EFT AND ATHLETIC PERFORMANCE

Outcome studies compare outcomes, e.g. levels of pain, degree of depressive symptoms, either between two groups, or between the same people before and after EFT. The headings below tell you, in alphabetical order, the conditions for which data was gathered in the trials below them. All of these research titles can be found in their original form by clicking ‘here’.

Please click on the title that interests you and you will be taken to the relevant research;

The Effect of EFT (Emotional Freedom Techniques) on Athletic Performance:

A Randomized Controlled Blind Trial

Dawson Church, PhD

Open Sports Sciences journal, (2009), 2, 94-99.

Abstract

The present study investigates the effect of a psychophysiological intervention, Emotional Freedom Techniques (EFT), on athletic performance. It evaluates whether a single EFT treatment can produce an improvement in high-performance men’s and women’s PAC-10 college basketball team members (n = 26). The treatment group received a 15 minute EFT session while a performance-matched attention control group received a placebo intervention of similar duration. Performance was measured on free throws and vertical jump height. The time frame of data collection and treatment simulated an actual basketball game. A statistically significant difference between the two groups was found for free throws (p<.03). On post-test, players who received the EFT intervention improved an average of 20.8%, while the attention control group decreased an average of 16.6%. There was no difference between treatment groups in jump height. When performance was analyzed separately by gender, trends toward significance were found for the women’s team on both performance measures with better results for the EFT intervention group. This indicates that EFT performed as an intervention during the course of an athletic event may improve free throw performance.

A Re-Examination of Church’s (2009) Study into the Effects of Emotional Freedom Techniques (EFT) on Basketball Free-Throw Performance

A. Harvey Baker, PhD. Queens College, City University of New York.

Energy Psychology: Theory, Research, & Treatment, (2010), 2(1), 39-44.

Abstract

Church (2009) studied basketball free-throw performance of college varsity athletes, comparing (a) a brief treatment of Emotional Freedom Techniques (EFT) with (b) an encouraging talk. A re-examination of Church’s data supported his conclusion that the EFT treatment led to relatively better performance compared with the control group.

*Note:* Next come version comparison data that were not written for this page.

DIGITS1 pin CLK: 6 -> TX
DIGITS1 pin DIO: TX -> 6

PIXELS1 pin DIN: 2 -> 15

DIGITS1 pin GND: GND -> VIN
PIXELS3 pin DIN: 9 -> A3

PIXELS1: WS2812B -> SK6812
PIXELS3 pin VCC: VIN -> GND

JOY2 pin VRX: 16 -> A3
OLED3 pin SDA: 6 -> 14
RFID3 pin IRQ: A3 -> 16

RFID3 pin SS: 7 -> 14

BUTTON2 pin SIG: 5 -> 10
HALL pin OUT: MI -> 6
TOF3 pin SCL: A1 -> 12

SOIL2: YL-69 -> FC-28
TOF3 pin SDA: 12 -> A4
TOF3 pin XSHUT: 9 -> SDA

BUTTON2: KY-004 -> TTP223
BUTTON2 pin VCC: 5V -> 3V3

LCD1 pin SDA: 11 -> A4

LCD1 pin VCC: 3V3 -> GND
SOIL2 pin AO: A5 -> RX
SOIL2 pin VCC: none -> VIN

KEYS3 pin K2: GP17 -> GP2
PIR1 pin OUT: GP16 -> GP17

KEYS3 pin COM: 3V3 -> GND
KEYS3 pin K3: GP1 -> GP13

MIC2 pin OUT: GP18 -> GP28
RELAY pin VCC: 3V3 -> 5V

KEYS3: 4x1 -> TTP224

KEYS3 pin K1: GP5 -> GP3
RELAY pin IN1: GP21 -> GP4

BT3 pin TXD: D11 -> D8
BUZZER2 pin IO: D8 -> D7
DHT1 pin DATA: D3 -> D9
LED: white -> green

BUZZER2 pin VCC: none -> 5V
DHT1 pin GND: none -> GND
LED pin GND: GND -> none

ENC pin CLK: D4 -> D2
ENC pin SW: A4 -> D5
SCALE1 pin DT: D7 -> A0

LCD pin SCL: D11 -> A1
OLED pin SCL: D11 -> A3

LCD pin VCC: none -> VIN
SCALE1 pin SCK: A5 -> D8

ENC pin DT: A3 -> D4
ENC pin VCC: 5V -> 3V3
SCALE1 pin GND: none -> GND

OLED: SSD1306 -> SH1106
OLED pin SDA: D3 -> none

In addition, we found (a) the reported improvement within the EFT condition was not significant, whereas the control condition decrement was significant and robust; (b) the positive effect of EFT thus took the form of an avoidance of the strong performance decrement seen in the control group; and (c) men and women contributed about equally to these findings. To avoid an apparent ceiling effect, future researchers should use a more difficult free-throw task. Because this apparent ceiling effect may have caused the distribution of scores to deviate from normality, we confirmed the above reported findings from parametric analyses using nonparametric tests.